Medicating Normal – A Film Review
This is a review of the forthcoming documentary Medicating Normal. It’s a film about the dangers of psychoactive medications, the pathologizing of normal human experience, and the path of destruction left in the wake of the capitalist fascination with quick fixes and miracle cures. But first, a story.
Early last year, I got a call from a new client looking for someone who could work with anxiety. Not a garden variety anxiety, but one stemming from withdrawal from benzodiazepines and other psychiatric medications.
Withdrawal from benzos? Well that takes 3 weeks, right? Maybe a little more? NO, she emphatically explained to me. There are some people for whom benzo withdrawal can go on for years.
She was early into her second year.
This was outside my realm of experience with these things. It left me at first skeptical, but my gut told me to sit still and listen. What came next was a story of extreme anxiety, panic attacks, agoraphobia, brain zaps, akathisia, mood swings, intrusive thoughts, PTSD…you name it, it was happening regularly with a woman who up until then did not have such symptoms.
This was my introduction to the world of extreme withdrawals from benzos and psychoactive medications.
Beware confusing normal with comfortable
For your intro, I suggest watching the documentary Medicating Normal.
In this film you follow 4 people and their histories of interactions with the psychiatric establishment: a naval officer and his wife, a combat veteran, a waitress, and a student.
In each story, you are hearing how they interacted with medical professionals who exposed them to misguided expediency (throw a pill at the problem!), belief in big pharma marketing (trust us our drugs only make people better!), and worse. By worse, I mean pathologizing the range of normal human reactions to real stressors.
In all of the stories, you will hear about people going through a variety of life experiences causing stress of different levels such as school pressures, combat exposures, and difficult work schedules. These people got drugged rather than supported and given help to humanize and ground their experience. This is where the documentary derives its name. As Dr. Mary Vieten, PhD says…we confuse normal with comfortable.
The other significant side of the film are the withdrawals people go through. Lasting anywhere from weeks to months to years…yes, years…the withdrawal symptoms are often worse than the original stressors. The film moves quickly most of the time, but where it lingers is on the poignant and devastating after effects of going off these meds either cold turkey (please don’t do this) or by doing a micro-taper.

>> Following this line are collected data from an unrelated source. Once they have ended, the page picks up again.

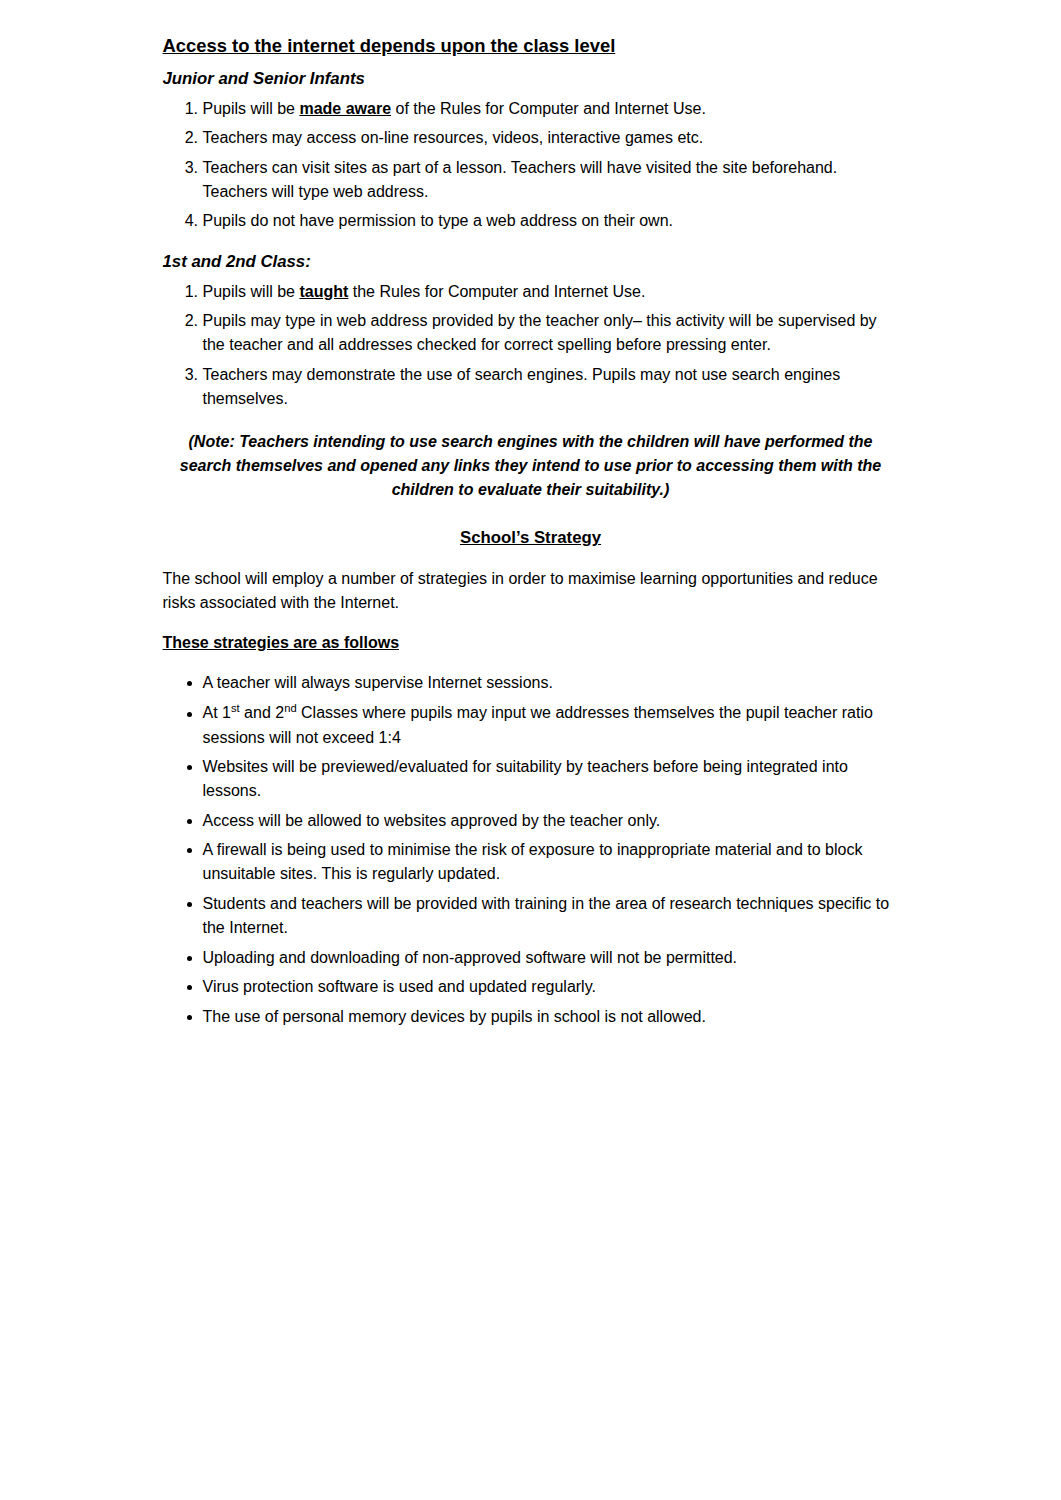Access to the internet depends upon the class level
Junior and Senior Infants
Pupils will be made aware of the Rules for Computer and Internet Use.
Teachers may access on-line resources, videos, interactive games etc.
Teachers can visit sites as part of a lesson. Teachers will have visited the site beforehand. Teachers will type web address.
Pupils do not have permission to type a web address on their own.
1st and 2nd Class:
Pupils will be taught the Rules for Computer and Internet Use.
Pupils may type in web address provided by the teacher only– this activity will be supervised by the teacher and all addresses checked for correct spelling before pressing enter.
Teachers may demonstrate the use of search engines. Pupils may not use search engines themselves.
(Note: Teachers intending to use search engines with the children will have performed the search themselves and opened any links they intend to use prior to accessing them with the children to evaluate their suitability.)
School’s Strategy
The school will employ a number of strategies in order to maximise learning opportunities and reduce risks associated with the Internet.
These strategies are as follows
A teacher will always supervise Internet sessions.
At 1st and 2nd Classes where pupils may input we addresses themselves the pupil teacher ratio sessions will not exceed 1:4
Websites will be previewed/evaluated for suitability by teachers before being integrated into lessons.
Access will be allowed to websites approved by the teacher only.
A firewall is being used to minimise the risk of exposure to inappropriate material and to block unsuitable sites. This is regularly updated.
Students and teachers will be provided with training in the area of research techniques specific to the Internet.
Uploading and downloading of non-approved software will not be permitted.
Virus protection software is used and updated regularly.
The use of personal memory devices by pupils in school is not allowed.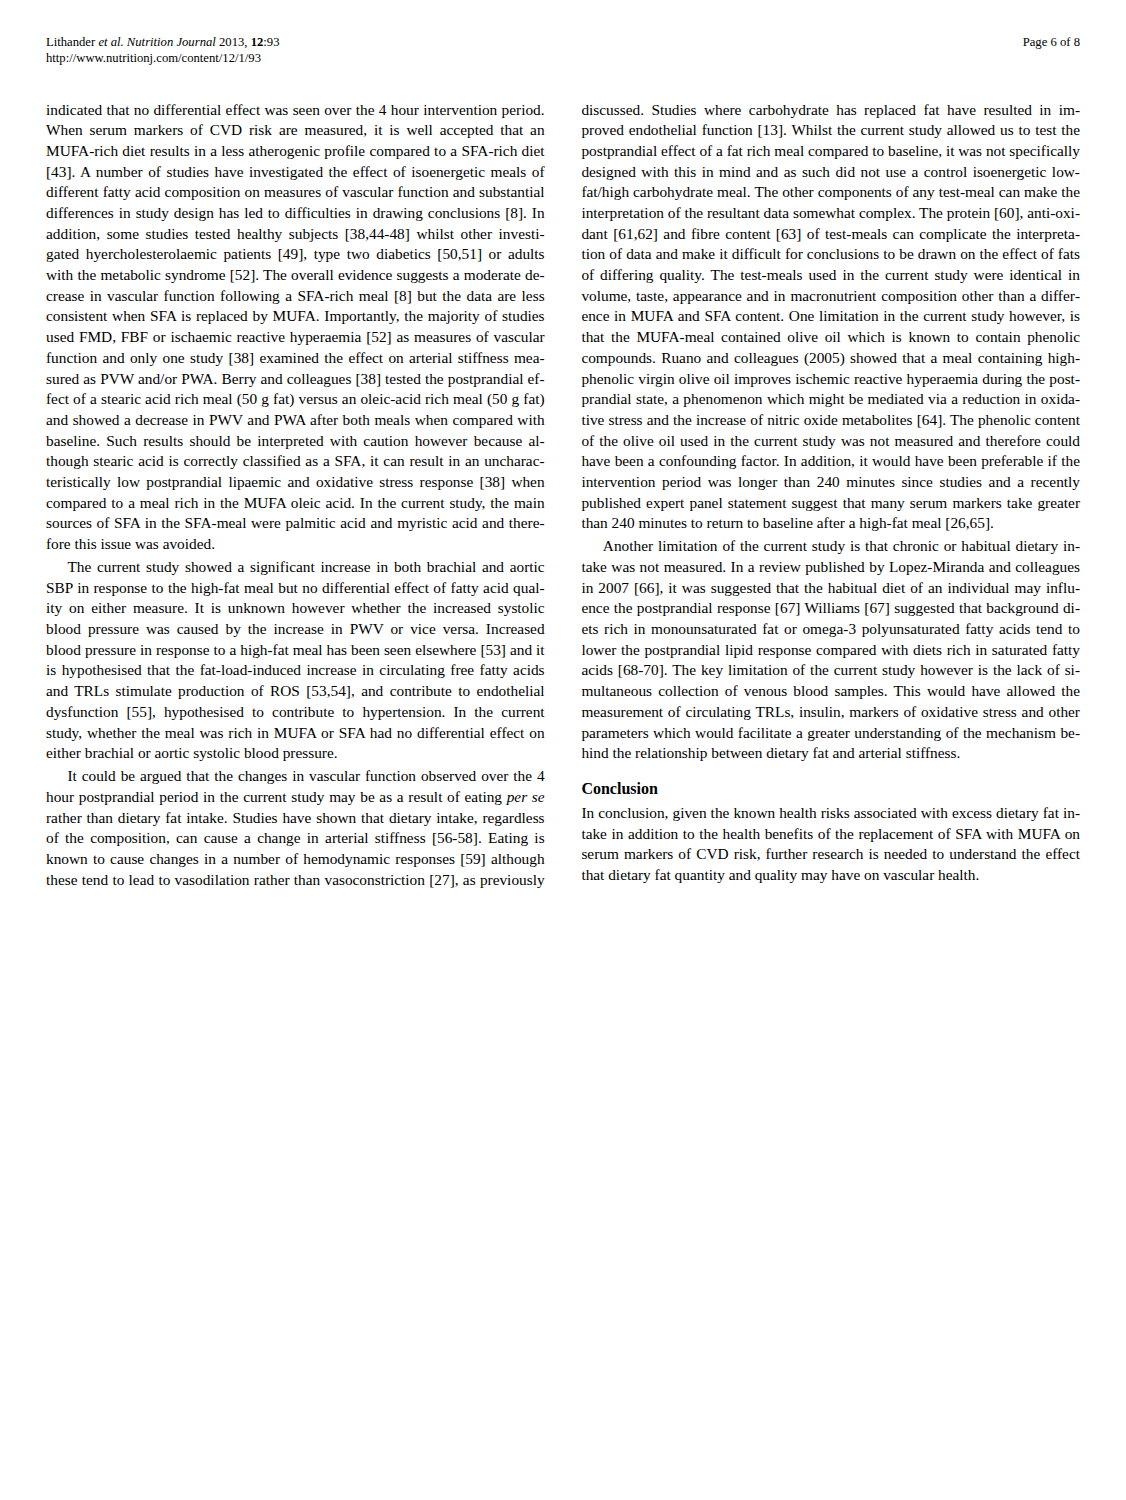Lithander et al. Nutrition Journal 2013, 12:93
http://www.nutritionj.com/content/12/1/93
Page 6 of 8
indicated that no differential effect was seen over the 4 hour intervention period. When serum markers of CVD risk are measured, it is well accepted that an MUFA-rich diet results in a less atherogenic profile compared to a SFA-rich diet [43]. A number of studies have investigated the effect of isoenergetic meals of different fatty acid composition on measures of vascular function and substantial differences in study design has led to difficulties in drawing conclusions [8]. In addition, some studies tested healthy subjects [38,44-48] whilst other investigated hyercholesterolaemic patients [49], type two diabetics [50,51] or adults with the metabolic syndrome [52]. The overall evidence suggests a moderate decrease in vascular function following a SFA-rich meal [8] but the data are less consistent when SFA is replaced by MUFA. Importantly, the majority of studies used FMD, FBF or ischaemic reactive hyperaemia [52] as measures of vascular function and only one study [38] examined the effect on arterial stiffness measured as PVW and/or PWA. Berry and colleagues [38] tested the postprandial effect of a stearic acid rich meal (50 g fat) versus an oleic-acid rich meal (50 g fat) and showed a decrease in PWV and PWA after both meals when compared with baseline. Such results should be interpreted with caution however because although stearic acid is correctly classified as a SFA, it can result in an uncharacteristically low postprandial lipaemic and oxidative stress response [38] when compared to a meal rich in the MUFA oleic acid. In the current study, the main sources of SFA in the SFA-meal were palmitic acid and myristic acid and therefore this issue was avoided.
The current study showed a significant increase in both brachial and aortic SBP in response to the high-fat meal but no differential effect of fatty acid quality on either measure. It is unknown however whether the increased systolic blood pressure was caused by the increase in PWV or vice versa. Increased blood pressure in response to a high-fat meal has been seen elsewhere [53] and it is hypothesised that the fat-load-induced increase in circulating free fatty acids and TRLs stimulate production of ROS [53,54], and contribute to endothelial dysfunction [55], hypothesised to contribute to hypertension. In the current study, whether the meal was rich in MUFA or SFA had no differential effect on either brachial or aortic systolic blood pressure.
It could be argued that the changes in vascular function observed over the 4 hour postprandial period in the current study may be as a result of eating per se rather than dietary fat intake. Studies have shown that dietary intake, regardless of the composition, can cause a change in arterial stiffness [56-58]. Eating is known to cause changes in a number of hemodynamic responses [59] although these tend to lead to vasodilation rather than vasoconstriction [27], as previously discussed. Studies where carbohydrate has replaced fat have resulted in improved endothelial function [13]. Whilst the current study allowed us to test the postprandial effect of a fat rich meal compared to baseline, it was not specifically designed with this in mind and as such did not use a control isoenergetic low-fat/high carbohydrate meal. The other components of any test-meal can make the interpretation of the resultant data somewhat complex. The protein [60], anti-oxidant [61,62] and fibre content [63] of test-meals can complicate the interpretation of data and make it difficult for conclusions to be drawn on the effect of fats of differing quality. The test-meals used in the current study were identical in volume, taste, appearance and in macronutrient composition other than a difference in MUFA and SFA content. One limitation in the current study however, is that the MUFA-meal contained olive oil which is known to contain phenolic compounds. Ruano and colleagues (2005) showed that a meal containing high-phenolic virgin olive oil improves ischemic reactive hyperaemia during the postprandial state, a phenomenon which might be mediated via a reduction in oxidative stress and the increase of nitric oxide metabolites [64]. The phenolic content of the olive oil used in the current study was not measured and therefore could have been a confounding factor. In addition, it would have been preferable if the intervention period was longer than 240 minutes since studies and a recently published expert panel statement suggest that many serum markers take greater than 240 minutes to return to baseline after a high-fat meal [26,65].
Another limitation of the current study is that chronic or habitual dietary intake was not measured. In a review published by Lopez-Miranda and colleagues in 2007 [66], it was suggested that the habitual diet of an individual may influence the postprandial response [67] Williams [67] suggested that background diets rich in monounsaturated fat or omega-3 polyunsaturated fatty acids tend to lower the postprandial lipid response compared with diets rich in saturated fatty acids [68-70]. The key limitation of the current study however is the lack of simultaneous collection of venous blood samples. This would have allowed the measurement of circulating TRLs, insulin, markers of oxidative stress and other parameters which would facilitate a greater understanding of the mechanism behind the relationship between dietary fat and arterial stiffness.
Conclusion
In conclusion, given the known health risks associated with excess dietary fat intake in addition to the health benefits of the replacement of SFA with MUFA on serum markers of CVD risk, further research is needed to understand the effect that dietary fat quantity and quality may have on vascular health.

You will also hear from a variety of professionals as they detail a system that is moved more by profit than science. The reality is, human bodies are all different and they all respond to meds differently. This nuance has to be built into good psychiatric care as described by Dr. David Cohen, PhD. He describes in the film that a percentage of people report being helped by their meds (20%), a percentage report neutral experiences (40%), and upwards of 30% who report being damaged by their meds.
A nuance not mentioned in these percentages but alluded to in the film is that they can shift. Drugs, often meant only to be used in the short term, effect positive changes for patients initially but over time (and in toxic combinations) create harmful results. So it’s possible the 30% gets larger given enough time.
The result is a slow-rolling explosion of unnecessary misery and suffering for people who were already hurting.
Medicating Normal is a powerful documentary encouraging your education on psychoactive medications and psychiatry in general. It leans towards making for yourself a better understanding of the full range of human experience and approaching it with compassion rather than pathology.